Secret Recruits to an Invisible Army

When faced with the prospect of clocking in again from the comfort of home, think about what is appropriate to take with you from the office. Do you feel overwhelmed by your workload? Is that why you are taking work home? If yes, your workplace and colleagues should be helping you to address this and provide support, advice and training where needed.

Close to two thirds of employees in Europe are now able to work from home for all or part of the time. If you are one of these people, the picture will be a similar one. Between the hours of nine in the morning and six in the evening or so, you will be found in front of a computer or on the phone, in your home office or at the kitchen table, connected to your documents, the office and colleagues. Your company most likely know where you are and what you are doing. They will most likely have put in place the IT infrastructure and information management safeguards to enable and protect both you (the home-working employee) and the company's data. Measures include secure company network access, password-protected IT equipment and clear guidelines on what information can and cannot be removed from the office. All these measures will be down to the growing awareness that the organisation's information security perimeter should now extend beyond the workplace to include the homes of its employees.

However, there is a growing trend that is seeing many move towards working at home outside of standard, contracted office hours, and often outside of formally recognised and defined arrangements. Do you fall into this category? If so, you are one of the many 'invisible' home workers.

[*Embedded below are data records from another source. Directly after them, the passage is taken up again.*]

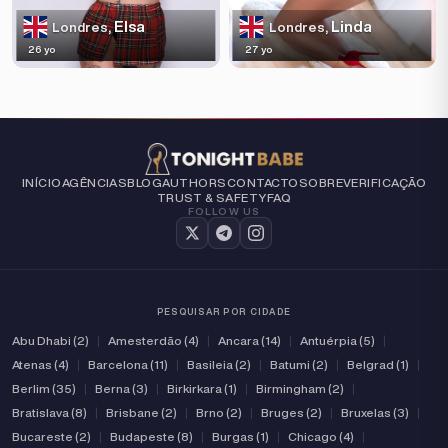
Elsa
Linda
Londres,
Londres,
26 yo
27 yo
INÍCIO
AGÊNCIAS
BLOG
AUTHORS
CONTACTO
SOBRE
VERIFICAÇÃO
TRUST & SAFETY
FAQ
FOLLOW US
PESQUISAR POR CIDADE
Abu Dhabi (2)
|
Amesterdão (4)
|
Ancara (14)
|
Antuérpia (5)
|
Atenas (4)
|
Barcelona (11)
|
Basileia (2)
|
Batumi (2)
|
Belgrad (1)
|
Berlim (35)
|
Berna (3)
|
Birkirkara (1)
|
Birmingham (2)
|
Bratislava (8)
|
Brisbane (2)
|
Brno (2)
|
Bruges (2)
|
Bruxelas (3)
|
Bucareste (2)
|
Budapeste (8)
|
Burgas (1)
|
Chicago (4)
|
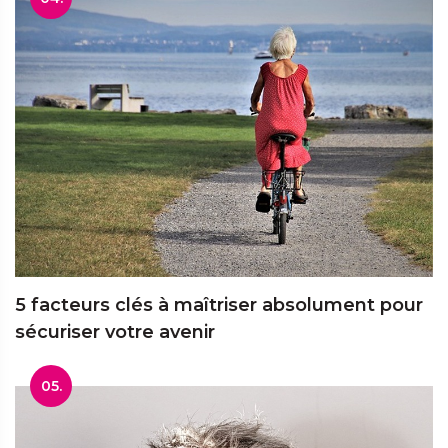
5 facteurs clés à maîtriser absolument pour
sécuriser votre avenir
05.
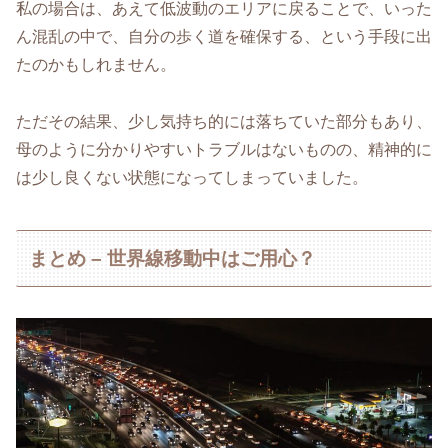
私の場合は、あえて低波動のエリアに戻ることで、いった
ん混乱の中で、自分の歩く道を確保する、という手段に出
たのかもしれません。
ただその結果、少し気持ち的には落ちていた部分もあり、
母のように分かりやすいトラブルはないものの、精神的に
は少し良くない状態になってしまっていました。
まとめ – 世界線移動中はご用心？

When you take unfinished work out of the office to do in the evenings or at weekends, you will do so with the very best of intentions. However, chances are you won't have secure company intranet access, signed agreements or approved company IT equipment at home - which could see you inadvertently 'hopping over' your company's information security fence by mailing work to your private email, for example, or copying files onto a portable device, or simply printing out work documents to take home.

So when 5pm on a Friday hits, and Britain's army of invisible home workers spring into action, what can you do to ensure you don't pose an information security risk to your employer?

When faced with the prospect of clocking in again from the comfort of home, think about what is appropriate to take with you from the office. Do you feel overwhelmed by your workload? Is that why you are taking work home? If yes, your workplace and colleagues should be helping you to address this and provide support, advice and training where needed.

Ask for clear company guidelines on what can and can't be taken away. Request that these are shared with everyone, not just those who are officially permitted to work from home.

Check if there is a difference between digital and paper documents. Some confidential materials may not be allowed to be removed at all, so make sure you know where the boundaries lie.

Ultimately, it's the responsibility of your employer to keep information safe, whilst still allowing it to flow freely. Senior members of staff should set the tone for what is acceptable and unacceptable and managers and colleagues should ensure no employee, particularly one frantically trying to keep on top of their workload, is ever 'invisible', no matter where they choose to do their work.